── Текст упражнения ──
«Гагарин как нереализовавшийся персонаж русской истории». Лев Данилкин — о единственном человеке, подходившем на вакансию героя
Охи-вздохи — почему ж это все вытанцевалось у нас именно так, как сейчас? — слышны регулярно; но пожалуй, 2021 в этом плане особенный: как бы это, что ли, можно было б «перескочить» в какую-то еще реальность? Это вообще когда-нибудь закончится? Почесывая затылок и шаря взглядом по календарю, абсолютно случайно совпавшему с тем, что использовался в 1937, натыкаешься на красную дату 12 апреля: 60-летие полета Гагарина, единственное светлое пятно. Вот был бы жив космонавт — может, все было б по-другому?
А правда: что было бы, не погибни Гагарин в марте 1968?
Можно ли попытаться реконструировать, как выглядела бы его дальнейшая карьера — имея представление о его потенциале, статусных перспективах, типе характера, личных предпочтениях — и зная исторический контекст? Да-да, конечно, все это заведомо пустой треп: а что если бы Ленин дотянул до середины ХХ века, а Сталин умер в 1924? А если бы Христос прожил не 33, а до глубокой старости? А если б Кеннеди не убили? История не знает сослагательного наклонения — точка.
История, может, и нет — а вот историческая социология вполне допускает пользование частицей «бы» как инструментом: не в смысле пощекотать воображение, выдумав альтернативную биографию конкретной личности, а — получить ответ на вопрос посерьезнее: а почему развитие того или иного общества пошло именно по этому, а не по другим путям? Где и какие были развилки — и почему другие возможности не смогли реализоваться? Какие исторические «вакансии» на место героя эпохи — как вот существует же подмеченная Пастернаком «вакансия поэта» — были открыты в тот или иной момент — и почему на какие-то из них так и не сыскалось претендентов?
В конце концов, когда, если не сейчас, подумать об этом: ведь к 2021 году мы оказались в очень сильной позиции — потому что, наконец, увидели финал. Теперь уже не нужно быть сторонником теории заговора, чтобы ясно понимать: события второй половины 80-х-90-х — вовсе не просто самопроизвольный «демонтаж СССР», а ни что иное, как запущенный еще в середине 60-х — Гагарин застал этот момент, хотя, естественно, понятия не имел, что в долгосрочной перспективе означают те или иные явления — процесс контролируемого транзита власти — политической, экономической, военной, идеологической — от партии к КГБ. Успешный: система таки изменилась — «всерьез и надолго», как сказал бы Ленин.
───
→ Задание 1:
Перепишите дословно фрагмент текста о Гагарине между «В конце концов, когда, если» и «сказал бы Ленин.», включая оба этих места.
→ Задание 2:
Пожалуйста, продолжите текст о Гагарине, начиная сразу после его последнего предложения.
Этот список получен из другого источника.
── Предоставленные записи ──
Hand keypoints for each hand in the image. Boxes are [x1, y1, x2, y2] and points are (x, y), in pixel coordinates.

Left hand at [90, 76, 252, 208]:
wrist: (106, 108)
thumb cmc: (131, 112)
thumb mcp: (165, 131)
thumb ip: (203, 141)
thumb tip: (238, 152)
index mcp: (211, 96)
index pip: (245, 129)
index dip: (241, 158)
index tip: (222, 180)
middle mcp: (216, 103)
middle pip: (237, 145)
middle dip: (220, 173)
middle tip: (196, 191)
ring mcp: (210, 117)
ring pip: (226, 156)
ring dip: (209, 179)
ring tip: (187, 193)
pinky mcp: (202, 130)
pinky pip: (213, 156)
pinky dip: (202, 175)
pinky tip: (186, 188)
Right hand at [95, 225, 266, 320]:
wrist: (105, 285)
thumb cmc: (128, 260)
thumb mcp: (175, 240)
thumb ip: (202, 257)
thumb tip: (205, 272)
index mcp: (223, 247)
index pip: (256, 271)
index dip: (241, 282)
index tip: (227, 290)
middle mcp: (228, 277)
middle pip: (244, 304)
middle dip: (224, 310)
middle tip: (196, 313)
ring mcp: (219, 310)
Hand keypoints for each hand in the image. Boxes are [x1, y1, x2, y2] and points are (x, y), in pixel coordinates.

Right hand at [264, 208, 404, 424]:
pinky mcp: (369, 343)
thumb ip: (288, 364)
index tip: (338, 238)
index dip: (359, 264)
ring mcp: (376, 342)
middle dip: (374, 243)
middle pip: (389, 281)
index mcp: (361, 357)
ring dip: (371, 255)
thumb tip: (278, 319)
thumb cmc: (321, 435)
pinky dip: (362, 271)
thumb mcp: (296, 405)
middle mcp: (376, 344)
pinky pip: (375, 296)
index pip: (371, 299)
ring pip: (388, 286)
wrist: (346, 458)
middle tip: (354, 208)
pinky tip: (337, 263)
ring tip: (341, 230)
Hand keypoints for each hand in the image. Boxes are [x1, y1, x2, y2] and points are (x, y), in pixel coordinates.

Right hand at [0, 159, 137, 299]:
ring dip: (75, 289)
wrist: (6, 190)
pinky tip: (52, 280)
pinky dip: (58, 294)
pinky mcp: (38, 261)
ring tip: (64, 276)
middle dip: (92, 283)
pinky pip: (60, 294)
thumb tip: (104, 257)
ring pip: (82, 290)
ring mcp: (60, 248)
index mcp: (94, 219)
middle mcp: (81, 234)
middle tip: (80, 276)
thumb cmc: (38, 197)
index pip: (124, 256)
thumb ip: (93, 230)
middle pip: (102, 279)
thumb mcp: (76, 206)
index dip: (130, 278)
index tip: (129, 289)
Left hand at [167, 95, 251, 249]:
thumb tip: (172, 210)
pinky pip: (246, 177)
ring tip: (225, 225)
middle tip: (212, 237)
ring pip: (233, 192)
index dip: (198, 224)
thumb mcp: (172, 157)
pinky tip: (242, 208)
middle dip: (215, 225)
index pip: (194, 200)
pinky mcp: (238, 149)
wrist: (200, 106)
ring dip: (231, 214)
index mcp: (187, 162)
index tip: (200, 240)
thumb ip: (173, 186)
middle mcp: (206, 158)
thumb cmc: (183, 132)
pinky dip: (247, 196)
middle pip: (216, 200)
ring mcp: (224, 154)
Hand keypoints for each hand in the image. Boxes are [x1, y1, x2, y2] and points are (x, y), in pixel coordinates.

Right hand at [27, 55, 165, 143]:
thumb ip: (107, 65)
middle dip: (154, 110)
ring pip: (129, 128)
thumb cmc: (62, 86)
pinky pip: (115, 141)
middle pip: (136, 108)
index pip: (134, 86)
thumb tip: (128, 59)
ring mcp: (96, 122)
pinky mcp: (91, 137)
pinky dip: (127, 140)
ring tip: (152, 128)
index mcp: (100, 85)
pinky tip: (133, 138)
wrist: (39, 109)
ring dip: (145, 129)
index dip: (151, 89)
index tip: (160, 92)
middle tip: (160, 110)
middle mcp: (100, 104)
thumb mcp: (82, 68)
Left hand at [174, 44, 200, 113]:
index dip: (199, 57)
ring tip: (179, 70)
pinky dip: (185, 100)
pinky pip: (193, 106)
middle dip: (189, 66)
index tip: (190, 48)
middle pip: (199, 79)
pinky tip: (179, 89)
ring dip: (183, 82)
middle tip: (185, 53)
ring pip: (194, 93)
───
→ Результат 1:
В конце концов, когда, если не сейчас, подумать об этом: ведь к 2021 году мы оказались в очень сильной позиции — потому что, наконец, увидели финал. Теперь уже не нужно быть сторонником теории заговора, чтобы ясно понимать: события второй половины 80-х-90-х — вовсе не просто самопроизвольный «демонтаж СССР», а ни что иное, как запущенный еще в середине 60-х — Гагарин застал этот момент, хотя, естественно, понятия не имел, что в долгосрочной перспективе означают те или иные явления — процесс контролируемого транзита власти — политической, экономической, военной, идеологической — от партии к КГБ. Успешный: система таки изменилась — «всерьез и надолго», как сказал бы Ленин.

→ Результат 2:
И вот теперь, четко представляя историческую рамку, давайте вступим на крайне зыбкую почву — и попытаемся подвигать по картине фигурку Гагарина; разметить его возможные траектории.
Стопроцентная вероятность, что полковник ВВС Гагарин получил бы следующее офицерское звание — и стал, лет в 35-36, генералом (да и, видимо, в генерал-майорском звании тоже на всю жизнь бы не засиделся).
Есть некоторая вероятность того, что Гагарин, мотор многих предприятий и проектов, сумел бы форсировать развитие развернутой в 1965 Лунной программы СССР — и добился бы ну если не опережения американцев в высадке на Луну, это вряд ли, но по крайней мере предотвратил бы подозрительное (под предлогом «какой смысл тратить силы, чтобы лететь туда, если там уже были американцы» — как будто футбольный матч должен заканчиваться после первого гола; не прекратили же США попытки вывести человека на орбиту после полета самого Гагарина) сворачивание проекта в начале 1970-х.
И даже если бы ему так и не удалось слетать к Луне — на орбиту — или на Луну, он, тоже почти стопроцентно, лично поучаствовал бы в проекте «Союз-Аполлон» — и, еще раз подтвердив свою «конвертируемость», обзавелся бы, по ходу, еще более глубокими контактами с «западными партнерами»; нелишний опыт в мире, который вот-вот станет глобализованным.
В 70-е советские исследования космоса так или иначе замедлились бы — упершись в дефицит средств и отсутствие ответа на вопрос, как именно способность долго висеть на орбите связана с оборонным преимуществом — ведь именно военные главные заказчики в этой области. Весьма вероятно, что Гагарин ушел бы из отряда.
Это важный момент: Гагарина можно отвязать от его «естественного», автоматически выскакивающего в сознании предиката: яблоко — фрукт, Волга — река, Гагарин — космонавт. Вовсе нет: как психологический образ Гагарина не исчерпывается «улыбкой Гагарина» — так и его профессиональные компетенции словом «космонавт».
Конечно, он мог всю жизнь провести «человеком 12 апреля» — но это так не похоже на него. Вся карьера Гагарина свидетельствует, что в момент, когда он ощущает бесперспективность достигнутого им положения, когда выясняется, что достигнутая позиция имеет естественный потолок и препятствует его саморазвитию, он резко меняет курс, вкладывает накопленный социальный капитал в какой-то другой актив — и меняет профессиональную идентичность.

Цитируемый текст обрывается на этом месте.